(Re)New Beginnings...
Jeebus.
It's been quite a long time since I last picked up the pen... as it were.
This blog has sat in the metaphorical trunk, strapped with a belt, wrapped in a blanket, tucked under the creaky stairs of your old aunt/grandma/weird neighbor's house for a very very long time.
Much has changed since I've been away...
For one, I'm writing this in the time of Coronavirus (COVID-19), the longest running catastrophe that my fickle mind can remember at my age, and I remember when the Twin Towers fell and the 2008-09 stock market crashed (I was pretty sheltered from that one, still trudging through university at the time, like you do).
Coronavirus seems to be the impetus from which so many find new inspiration. I find this stems from a boredom grown from the mind numbing steps one takes, marching through life strapped onto the back of a routine - wakeup, work, workout, eat, sleep, repeat. I could blame this new found desire to write on Coronavirus, and I'd probably be right. But also a little wrong.
Aside: Now, I talk of the gift that is boredom from the comfort of my own home. It doesn't take much to recognize my privilege here. Many are struggling to survive, either to provide food for the table, or a place to sleep for the night. A member of my own family survives due to the very helpful program that is unemployment. It's not perfect, but dammit is it a lifeline in this torrential downpour.
For another, I've spent over 9 years in the tech industry, working my way through the ranks at Amazon. Far and away a different person than I was in my college days, or just there after.
I'd like to think myself more interesting, but I guess you'll be the judge of that.
But I digress§
Back to our regularly scheduled programming.
I'm restarting this blog.
Maybe it's because people in the software industry still seem to have blogs, which convey some startlingly useful information, or solutions to problems that I encounter on the daily, and I'd like to pass it on (my home-room middle school teacher would be so proud).
Or maybe it's because social media has molded the web into its own image, where everyone has a site, a profile, a "feed", while possessing none of them. They no longer own the data that they produce. Leave that to Facebook, to Google, Twitter, Snapchat, the list goes on.

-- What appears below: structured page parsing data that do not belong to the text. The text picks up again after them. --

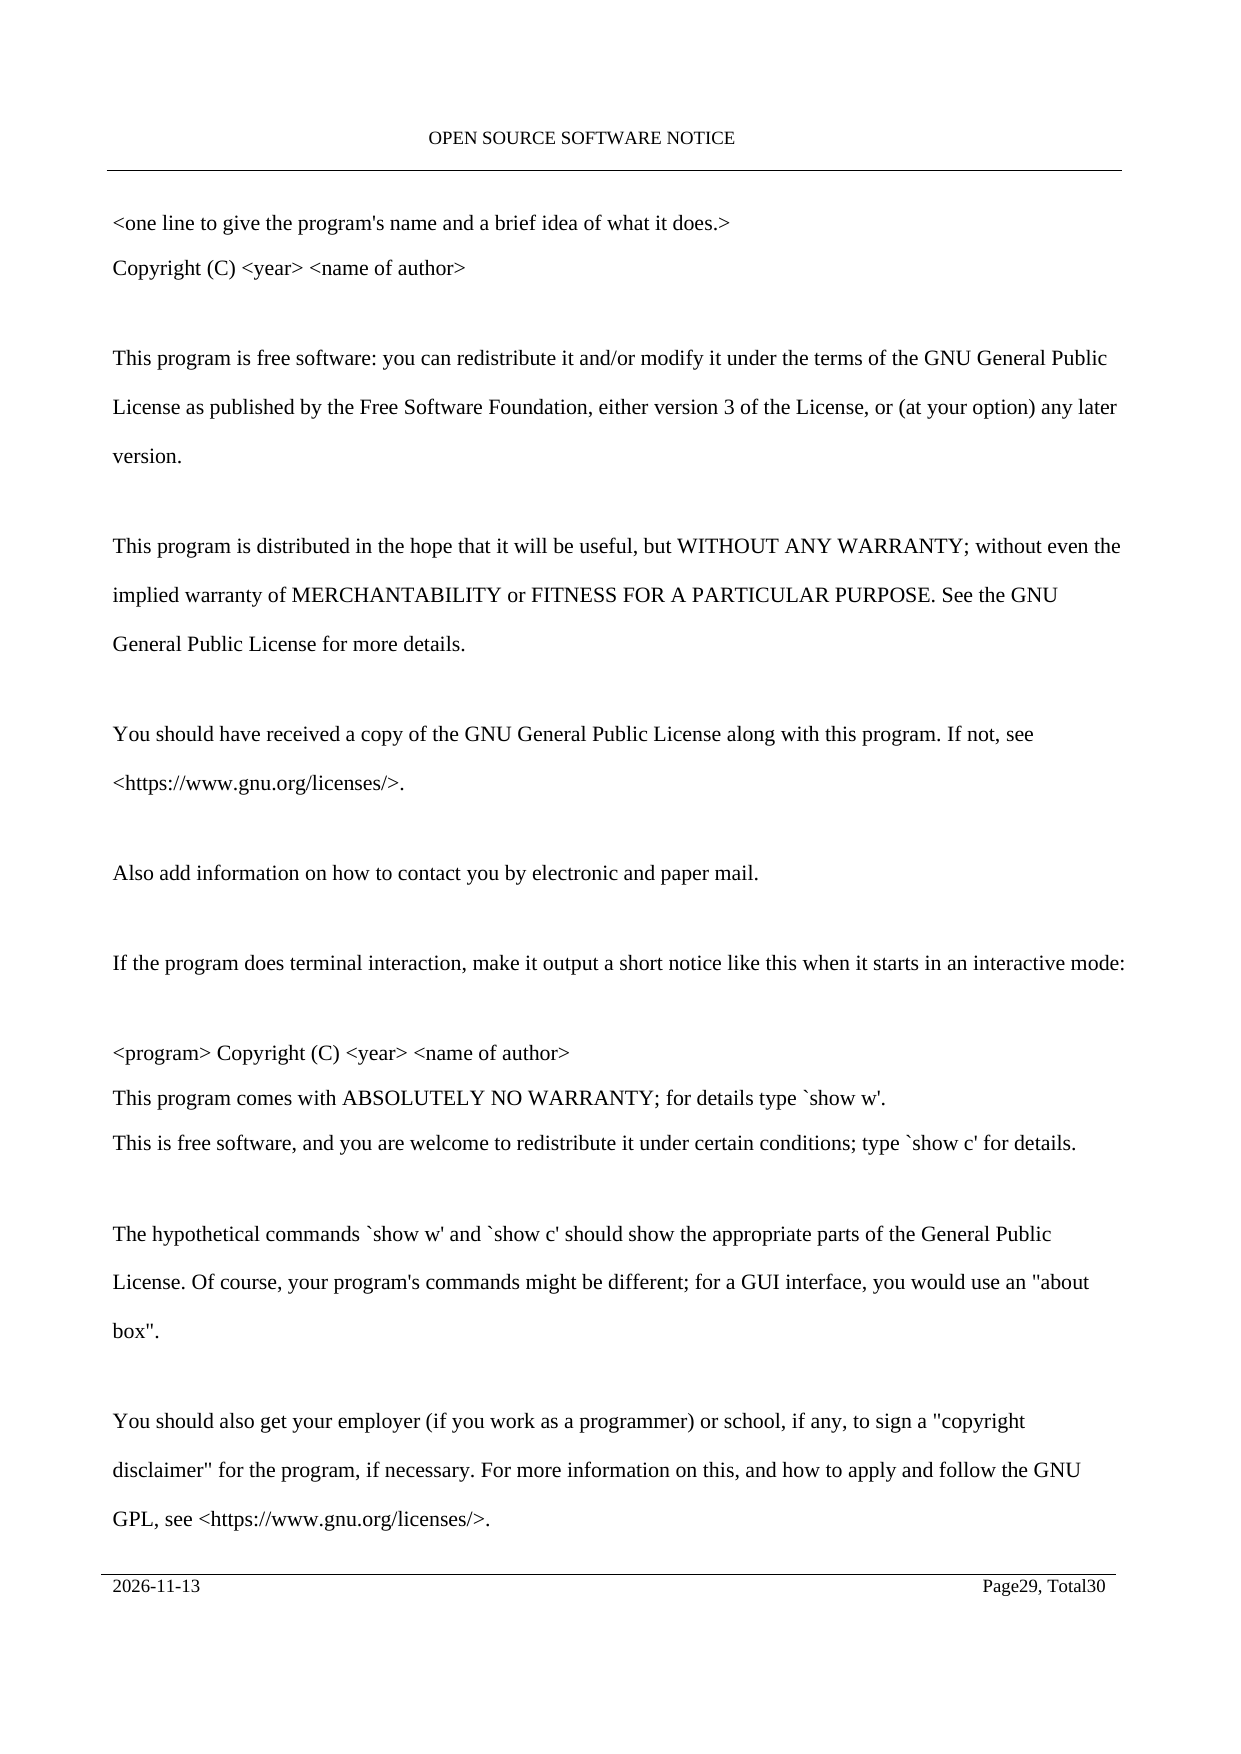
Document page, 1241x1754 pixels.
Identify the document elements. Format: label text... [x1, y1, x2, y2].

text <program> Copyright (C) <year> <name of author> [112, 1036, 1128, 1069]
text <one line to give the program's name and a brief idea of what it does.> [112, 206, 1128, 239]
text This program is distributed in the hope that it will be useful, but WITHOUT ANY WARRANTY; without even the implied warranty of MERCHANTABILITY or FITNESS FOR A PARTICULAR PURPOSE. See the GNU General Public License for more details. [112, 529, 1128, 659]
text This program is free software: you can redistribute it and/or modify it under the terms of the GNU General Public License as published by the Free Software Foundation, either version 3 of the License, or (at your option) any later version. [112, 342, 1128, 472]
text You should also get your employer (if you work as a programmer) or school, if any, to sign a "copyright disclaimer" for the program, if necessary. For more information on this, and how to apply and follow the GNU GPL, see <https://www.gnu.org/licenses/>. [112, 1404, 1128, 1534]
text The hypothetical commands `show w' and `show c' should show the appropriate parts of the General Public License. Of course, your program's commands might be different; for a GUI interface, you would use an "about box". [112, 1217, 1128, 1347]
text Also add information on how to contact you by electronic and paper mail. [112, 856, 1128, 888]
text Copyright (C) <year> <name of author> [112, 251, 1128, 284]
text This is free software, and you are welcome to redistribute it under certain conditions; type `show c' for details. [112, 1127, 1128, 1159]
text This program comes with ABSOLUTELY NO WARRANTY; for details type `show w'. [112, 1082, 1128, 1114]
text You should have received a copy of the GNU General Public License along with this program. If not, see <https://www.gnu.org/licenses/>. [112, 717, 1128, 798]
text If the program does terminal interaction, make it output a short notice like this when it starts in an interactive mode: [112, 946, 1128, 979]
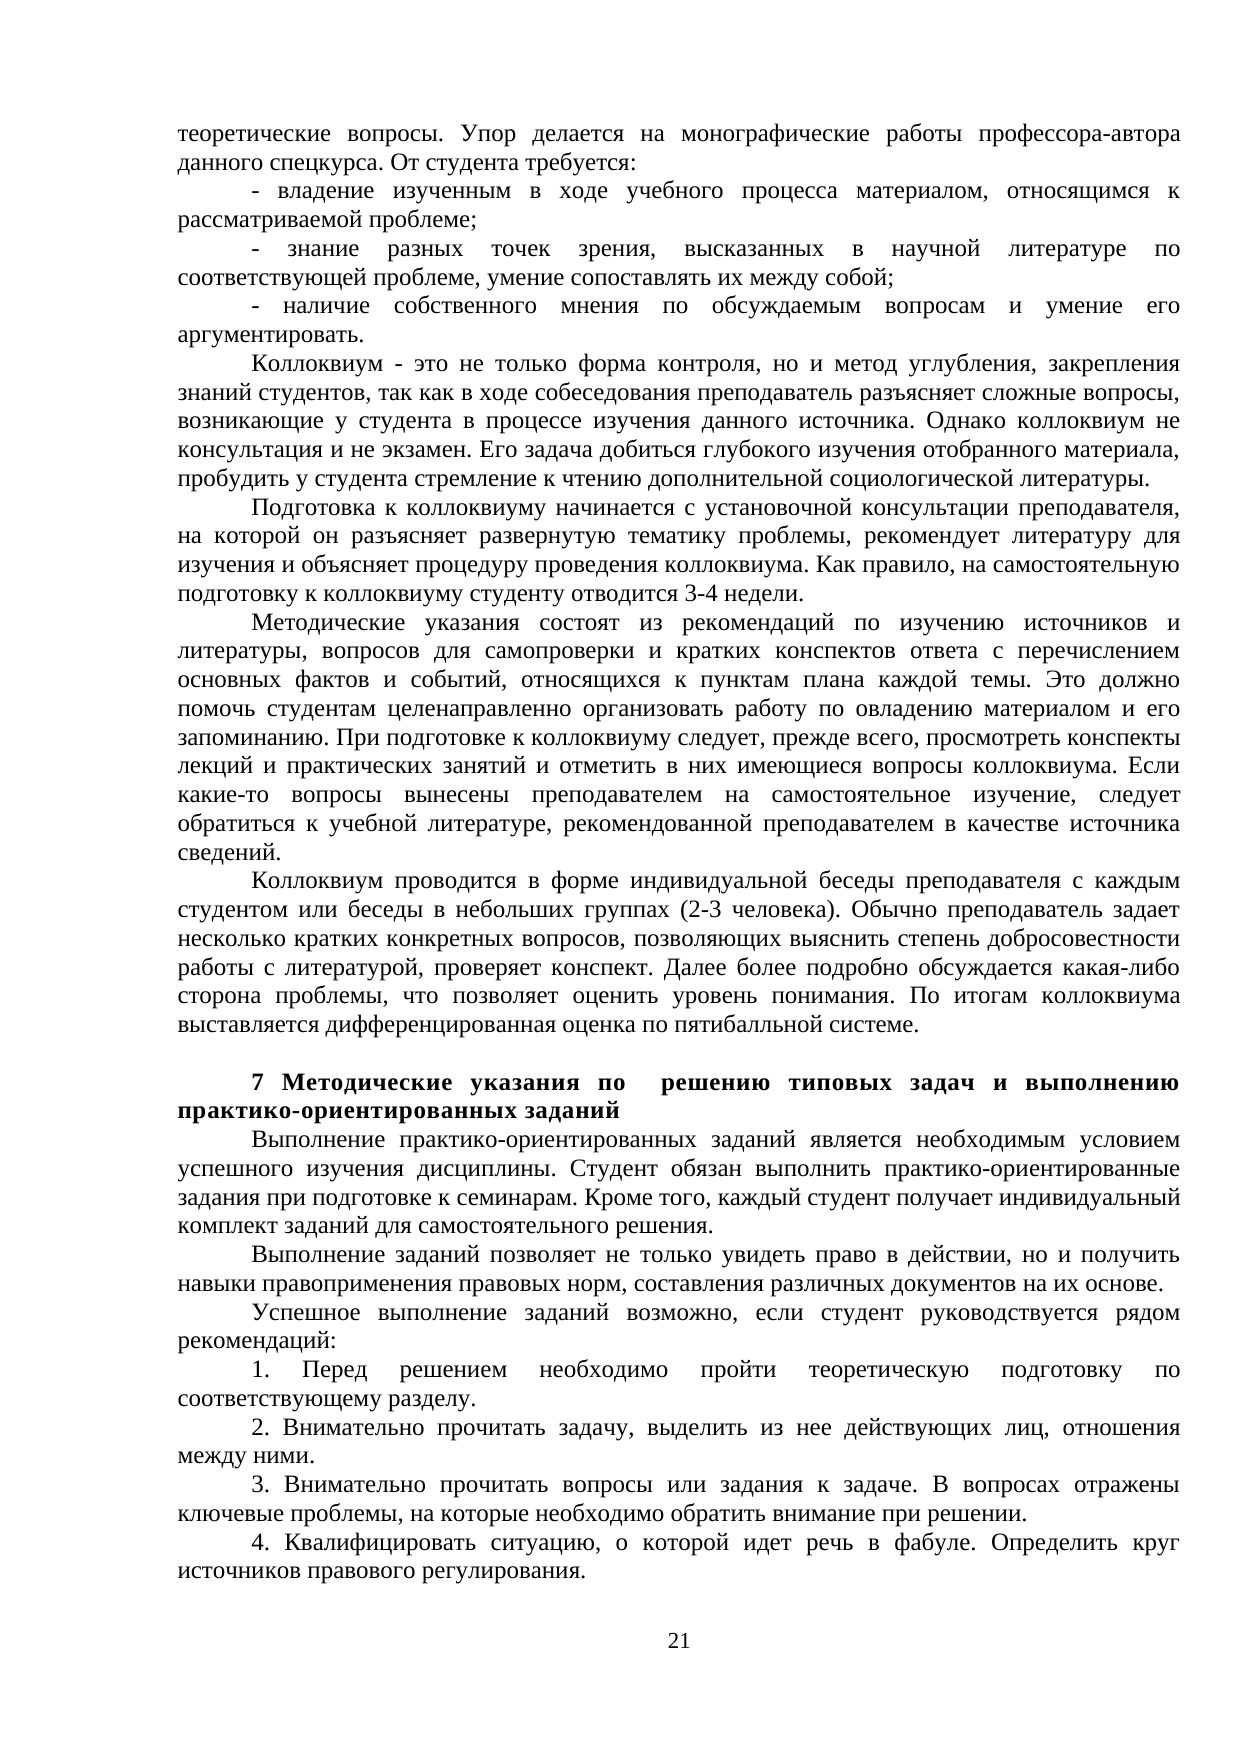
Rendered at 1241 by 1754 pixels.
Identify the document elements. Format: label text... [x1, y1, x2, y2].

text 1. Перед решением необходимо пройти теоретическую подготовку по соответствующему разделу. [177, 1354, 1181, 1412]
text 3. Внимательно прочитать вопросы или задания к задаче. В вопросах отражены ключевые проблемы, на которые необходимо обратить внимание при решении. [177, 1469, 1181, 1527]
text 7 Методические указания по решению типовых задач и выполнению практико-ориентированных заданий [177, 1067, 1181, 1124]
text 2. Внимательно прочитать задачу, выделить из нее действующих лиц, отношения между ними. [177, 1412, 1181, 1469]
text Коллоквиум - это не только форма контроля, но и метод углубления, закрепления знаний студентов, так как в ходе собеседования преподаватель разъясняет сложные вопросы, возникающие у студента в процессе изучения данного источника. Однако коллоквиум не консультация и не экзамен. Его задача добиться глубокого изучения отобранного материала, пробудить у студента стремление к чтению дополнительной социологической литературы. [177, 348, 1181, 492]
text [177, 118, 1181, 176]
text - наличие собственного мнения по обсуждаемым вопросам и умение его аргументировать. [177, 291, 1181, 348]
text Подготовка к коллоквиуму начинается с установочной консультации преподавателя, на которой он разъясняет развернутую тематику проблемы, рекомендует литературу для изучения и объясняет процедуру проведения коллоквиума. Как правило, на самостоятельную подготовку к коллоквиуму студенту отводится 3-4 недели. [177, 492, 1181, 607]
text Коллоквиум проводится в форме индивидуальной беседы преподавателя с каждым студентом или беседы в небольших группах (2-3 человека). Обычно преподаватель задает несколько кратких конкретных вопросов, позволяющих выяснить степень добросовестности работы с литературой, проверяет конспект. Далее более подробно обсуждается какая-либо сторона проблемы, что позволяет оценить уровень понимания. По итогам коллоквиума выставляется дифференцированная оценка по пятибалльной системе. [177, 866, 1181, 1038]
text Методические указания состоят из рекомендаций по изучению источников и литературы, вопросов для самопроверки и кратких конспектов ответа с перечислением основных фактов и событий, относящихся к пунктам плана каждой темы. Это должно помочь студентам целенаправленно организовать работу по овладению материалом и его запоминанию. При подготовке к коллоквиуму следует, прежде всего, просмотреть конспекты лекций и практических занятий и отметить в них имеющиеся вопросы коллоквиума. Если какие-то вопросы вынесены преподавателем на самостоятельное изучение, следует обратиться к учебной литературе, рекомендованной преподавателем в качестве источника сведений. [177, 607, 1181, 866]
text - знание разных точек зрения, высказанных в научной литературе по соответствующей проблеме, умение сопоставлять их между собой; [177, 233, 1181, 291]
text Выполнение заданий позволяет не только увидеть право в действии, но и получить навыки правоприменения правовых норм, составления различных документов на их основе. [177, 1239, 1181, 1297]
text 4. Квалифицировать ситуацию, о которой идет речь в фабуле. Определить круг источников правового регулирования. [177, 1527, 1181, 1584]
text Успешное выполнение заданий возможно, если студент руководствуется рядом рекомендаций: [177, 1297, 1181, 1354]
text Выполнение практико-ориентированных заданий является необходимым условием успешного изучения дисциплины. Студент обязан выполнить практико-ориентированные задания при подготовке к семинарам. Кроме того, каждый студент получает индивидуальный комплект заданий для самостоятельного решения. [177, 1124, 1181, 1239]
text - владение изученным в ходе учебного процесса материалом, относящимся к рассматриваемой проблеме; [177, 176, 1181, 233]
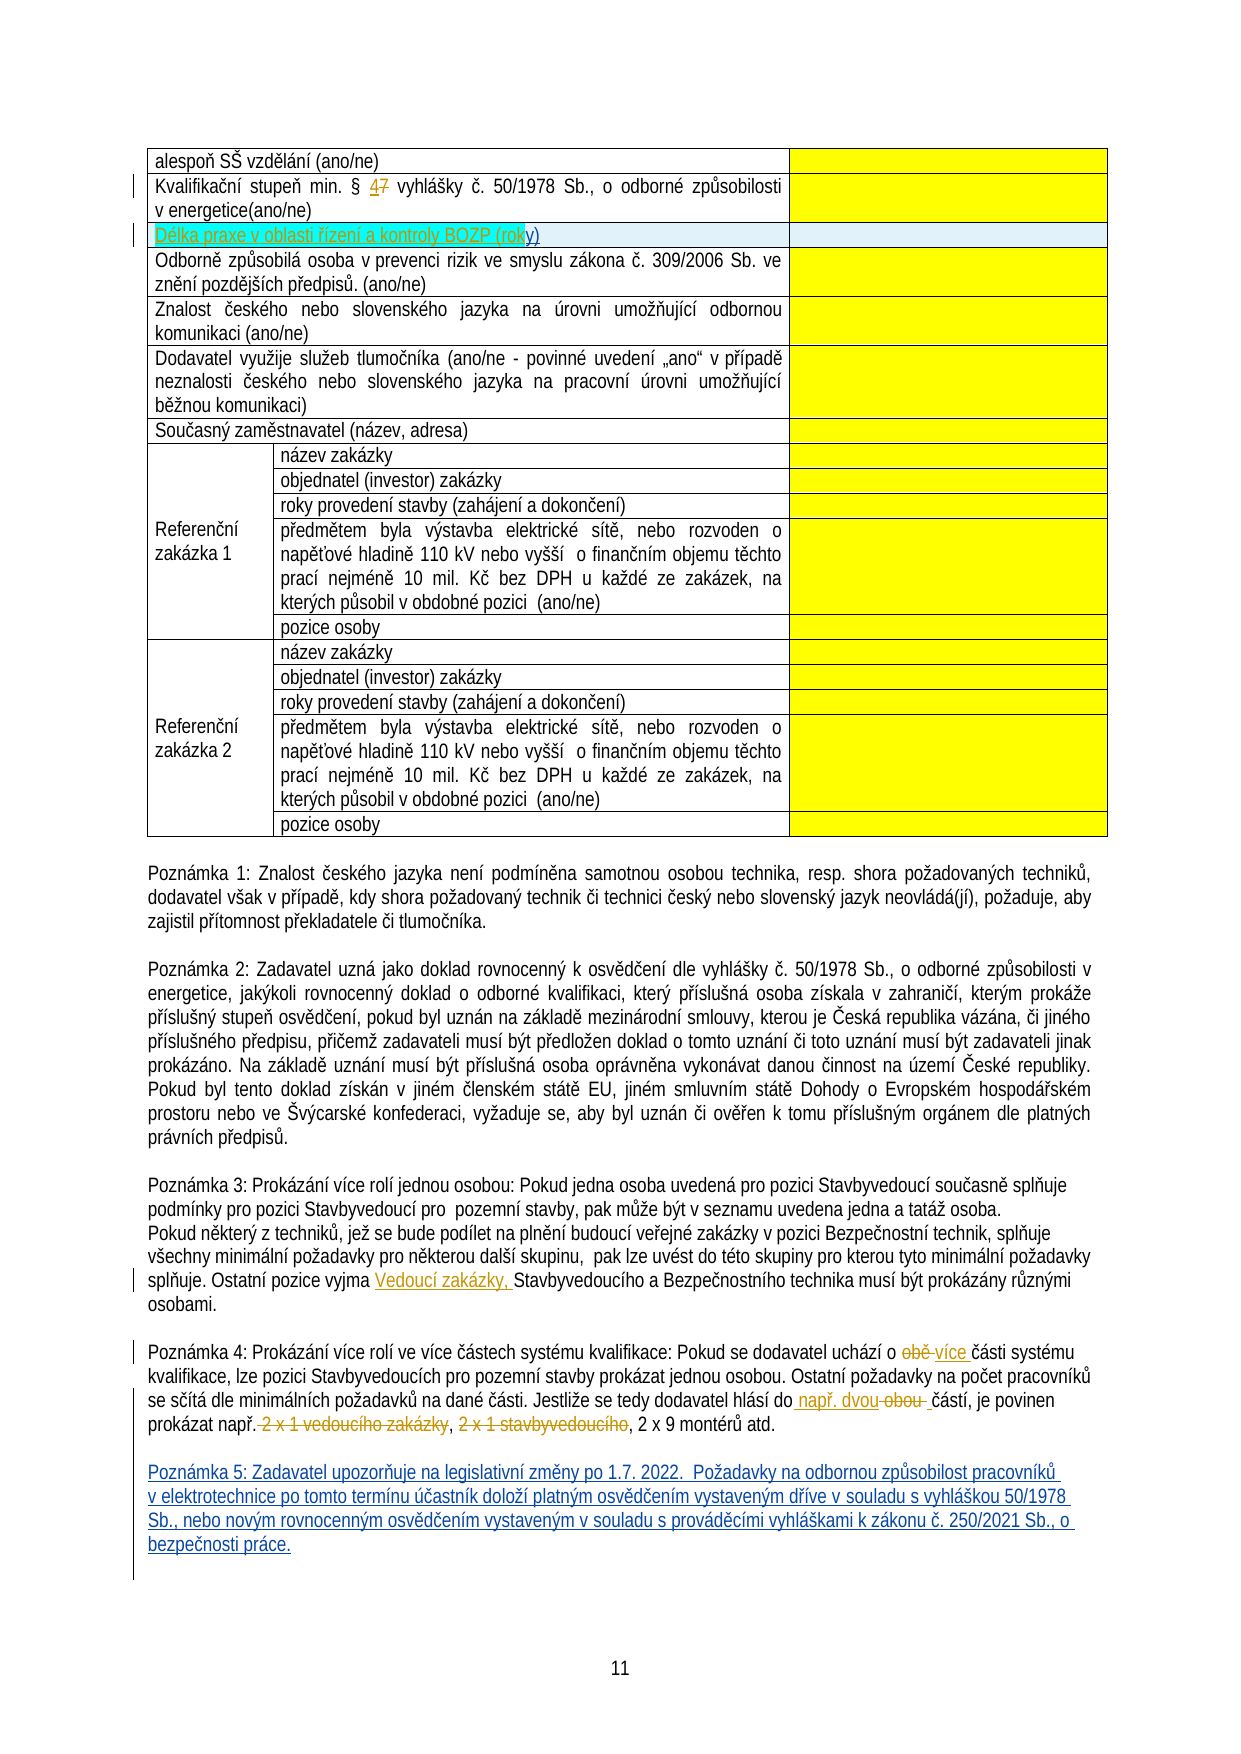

Honestly, Luke Smith had a point when he argues for setting up your own website. It's a site/profile/feed that you own, you control. It's my own personal space to put whatever I want, and know that I'm not paying for the privilege with anything other than my own cash.
Having your own website is the OG social media profile. Most of the world seems to have forgotten that.
While preparing this post, I've actually been able to download my LinkedIn data, and I'm working deleting my account as these days pass by. To be honest, it literally never did me any good. I had a job right out of college that I've never left. I haven't had a need to network, to connect myself with as many other like minds, all in the hopes of establishing a game of career hoops and ladders. I've been perfectly fine.
When there does come a time when I want a new job, I'll simply start asking. I'll be the ones to reach out to recruiters, demonstrating my skill set. It will be the inverse of what happens today, where multiple times a week I get emails from FAANG recruiters, which I've ignored for... literally years.
Who knows... maybe I'll go freelance.
Looking forward§
I look forward to more.
More sharing of technological breakthroughs, those oh-so-critical "ah hah" moments.
Sharing insight on the tech industry, ridiculously good recipes, or other inventive ways to inflate one's ego.
Let's hope I stick with it this time... I feel like it has been a long time coming.